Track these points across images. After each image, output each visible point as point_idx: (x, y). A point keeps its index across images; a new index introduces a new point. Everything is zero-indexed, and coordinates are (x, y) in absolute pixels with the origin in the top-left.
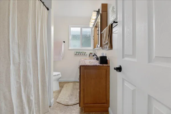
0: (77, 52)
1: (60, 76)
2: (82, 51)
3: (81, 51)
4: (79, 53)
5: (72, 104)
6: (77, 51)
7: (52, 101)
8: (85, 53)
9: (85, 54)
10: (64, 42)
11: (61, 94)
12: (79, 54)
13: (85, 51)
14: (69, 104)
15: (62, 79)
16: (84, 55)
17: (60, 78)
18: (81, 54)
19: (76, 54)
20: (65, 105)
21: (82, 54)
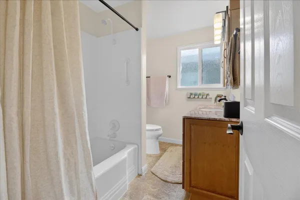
0: (191, 94)
1: (161, 132)
2: (201, 92)
3: (198, 92)
4: (195, 95)
5: (173, 182)
6: (192, 92)
7: (143, 168)
8: (208, 95)
9: (208, 98)
10: (170, 77)
11: (159, 161)
12: (196, 97)
13: (207, 92)
14: (168, 180)
15: (163, 138)
16: (206, 98)
17: (160, 135)
18: (198, 98)
19: (190, 98)
20: (162, 180)
21: (200, 97)
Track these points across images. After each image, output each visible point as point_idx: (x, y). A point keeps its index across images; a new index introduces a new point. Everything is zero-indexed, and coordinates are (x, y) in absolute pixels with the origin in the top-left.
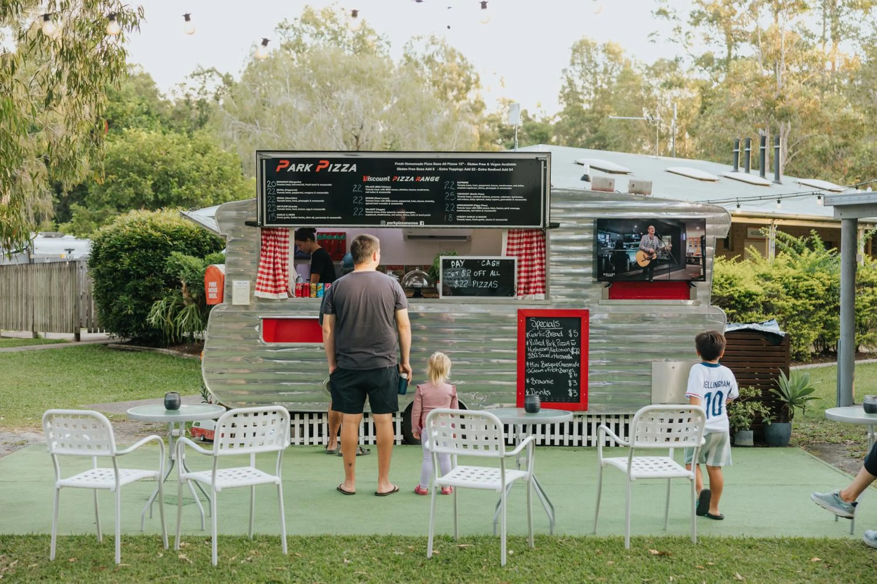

• _Work order_: Every record above must be copied exactly; none of the pictures belong in the copy.

• _Task output_:
Track these points across images. After each image, output each visible point as point_idx: (x, y). A point keeps its index across images; a new index introduces a new point. Everything is zero-indexed, and coordinates are (x, y) in absolute pixels with the origin in the top-left.
0: (77, 52)
1: (60, 76)
2: (82, 51)
3: (81, 51)
4: (79, 53)
5: (72, 104)
6: (77, 51)
7: (52, 101)
8: (85, 53)
9: (85, 54)
10: (64, 42)
11: (61, 94)
12: (79, 54)
13: (85, 51)
14: (69, 104)
15: (62, 79)
16: (84, 55)
17: (60, 78)
18: (81, 54)
19: (76, 54)
20: (65, 105)
21: (82, 54)
0: (191, 94)
1: (161, 132)
2: (201, 92)
3: (198, 92)
4: (195, 95)
5: (173, 182)
6: (192, 92)
7: (143, 168)
8: (208, 95)
9: (208, 98)
10: (170, 77)
11: (159, 161)
12: (196, 97)
13: (207, 92)
14: (168, 180)
15: (163, 138)
16: (206, 98)
17: (160, 135)
18: (198, 98)
19: (190, 98)
20: (162, 180)
21: (200, 97)
Track these points across images. After each image, output each visible point as point_idx: (x, y). A point keeps its index across images; a new index introduces a new point. Everything is zero-indexed, and coordinates are (x, y) in absolute pixels with the origin in the top-left.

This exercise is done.